Written request -
Switch "bounding box" to "box coordinates" in the lines starting at the one containing "Rendered at 1654 by 1241 pixels." and ending at the one containing "List each element's". Give back only those lines, with nothing else changed.

::::

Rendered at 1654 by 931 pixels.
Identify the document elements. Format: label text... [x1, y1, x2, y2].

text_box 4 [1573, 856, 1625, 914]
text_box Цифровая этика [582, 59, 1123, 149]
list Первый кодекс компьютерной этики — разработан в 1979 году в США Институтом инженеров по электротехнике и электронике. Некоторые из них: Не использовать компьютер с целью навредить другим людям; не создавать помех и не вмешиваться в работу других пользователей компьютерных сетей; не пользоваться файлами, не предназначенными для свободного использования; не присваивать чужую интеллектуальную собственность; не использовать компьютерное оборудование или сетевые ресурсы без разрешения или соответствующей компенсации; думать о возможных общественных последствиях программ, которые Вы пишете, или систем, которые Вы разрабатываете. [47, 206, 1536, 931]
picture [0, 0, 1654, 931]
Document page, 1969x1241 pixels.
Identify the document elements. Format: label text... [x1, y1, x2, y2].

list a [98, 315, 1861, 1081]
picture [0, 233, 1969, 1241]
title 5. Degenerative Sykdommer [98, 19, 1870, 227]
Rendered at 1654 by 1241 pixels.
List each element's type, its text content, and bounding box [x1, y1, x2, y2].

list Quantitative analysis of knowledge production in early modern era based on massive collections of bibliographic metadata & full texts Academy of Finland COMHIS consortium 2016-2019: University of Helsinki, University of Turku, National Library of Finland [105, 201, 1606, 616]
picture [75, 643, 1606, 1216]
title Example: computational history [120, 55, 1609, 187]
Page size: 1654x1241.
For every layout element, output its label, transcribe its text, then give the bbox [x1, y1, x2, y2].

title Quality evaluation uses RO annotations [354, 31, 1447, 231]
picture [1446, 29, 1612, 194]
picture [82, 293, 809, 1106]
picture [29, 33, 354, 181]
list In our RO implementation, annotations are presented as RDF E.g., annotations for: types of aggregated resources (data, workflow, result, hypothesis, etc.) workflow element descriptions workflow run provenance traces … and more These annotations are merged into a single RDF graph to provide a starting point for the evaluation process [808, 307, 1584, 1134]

::::

Exercise response -
Rendered at 1654 by 1241 pixels.
List each element's type, its text content, and box coordinates [x1, y1, x2, y2].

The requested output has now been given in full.